The Comfort is a converted oil tanker, huge and ungainly. But it lived up to its name. The only ways to get there were by boat or helicopter, and we were due to meet a regular transport boat down at the docks. Before the quake, I’d given a talk at the U.S. Naval Academy about the potential significance of a mission like the Comfort. Now that the ship was in the Port-au-Prince harbor, I wanted to see it but feared wasting staff time. Rescue-and-relief teams were still focusing all energies on saving lives.
Phuoc was waiting for Claire and me at the rundown docks just south of the city center. (The city’s largest docks had been heavily damaged.) This deserted spot was the loading site for Comfort personnel—a mix of civilians (some colleagues from Harvard hospitals), merchant marines, and members of the Navy. Most had volunteered for the assignment.
As we headed across choppy waters towards the giant ship, Claire and I started reviewing what we hoped to accomplish: we would thank the people taking our referrals, as is customary in medicine; we would check on a few patients, as we’d promised colleagues and patients’ family members in central Haiti; we would see if we could help the on-board staff transfer patients needing skilled nursing care or rehab services on land (so the overbooked ship could take on new surgical patients); we would review some of their infectious disease cases, as requested; and we would look for the thirty-four-year-old question mark looming large in my mind.
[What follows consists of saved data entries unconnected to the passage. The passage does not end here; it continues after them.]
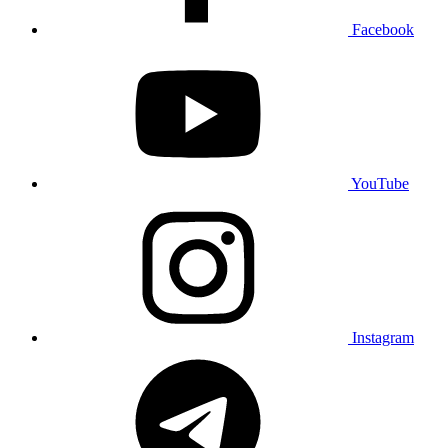
Facebook
YouTube
Instagram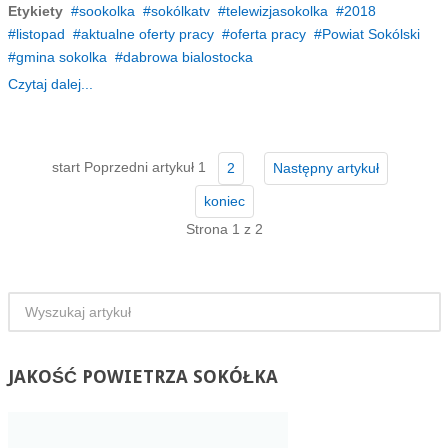
Etykiety
sookolka
sokólkatv
telewizjasokolka
2018
listopad
aktualne oferty pracy
oferta pracy
Powiat Sokólski
gmina sokolka
dabrowa bialostocka
Czytaj dalej...
start
Poprzedni artykuł
1
2
Następny artykuł
koniec
Strona 1 z 2
JAKOŚĆ
POWIETRZA SOKÓŁKA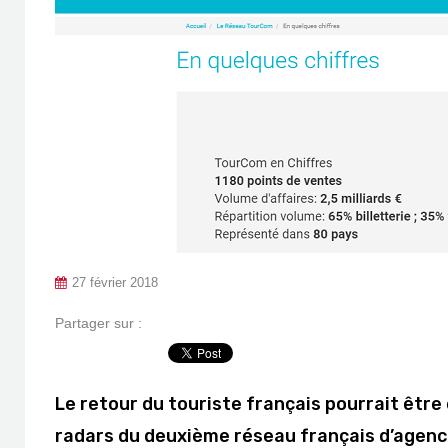
27 février 2018
Partager sur :
Le retour du touriste français pourrait être
radars du deuxième réseau français d’agen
This would require, we feared, a trip to the on-board morgue.
We reached the ship in about twenty minutes and walked up a gangplank to a large hole in the hull—the front door for those coming by sea. (It was clear from the noise overhead that the front door via chopper was on a top deck many levels above us.) By this time, the on-board staff was familiar with Partners In Health because we’d been coordinating patient transport from the General Hospital and elsewhere. As we signed in, a senior Navy medical specialist from Jacksonville, Florida, greeted us. (We later became friends and eventually lured him and other Comfort s
taff to visit our facilities in central Haiti to see some of the people they’d saved.) Soon, we were getting the grand tour.
The ship was vast. We hiked up a few levels to our first stop, the emergency room. It wasn’t crowded, although we’d heard that the ship was as full as it had ever been since being recommissioned as the Comfort almost twenty-five years previously. On a loudspeaker overhead we heard a page for Dr. Mill Etienne, a young Haitian-American Navy physician who had gone to college with Natasha. As a Creole-speaking neurologist, he was no doubt being pulled in many directions during his stay in Haitian waters.
We didn’t have time, on this first trip, to meet all the goals we’d discussed on the transport boat. But we did see a number of patients—all in good hands—and conferred with those seeking to transfer stable patients back to facilities on land. We also got a good sense of the Comfortʹs quality: it was, truly, an American hospital—not as fancy as Harvard hospitals, perhaps, but clean and efficient and spacious.
I was wondering how to suggest visiting the morgue when one of the commanding officers pulled us aside and offered to take us there. Everything on board ran by protocol, even the morgue. The attendants were expecting us. They’d been told about the patient we were looking for and had already run through a list of potentials—people in our patient’s age range who had arrived early in the transfer mêlée. An officer advised me that there might be no need to go into the morgue. First he would show me images on a computer, and then, if still necessary, I could examine the unidentified bodies.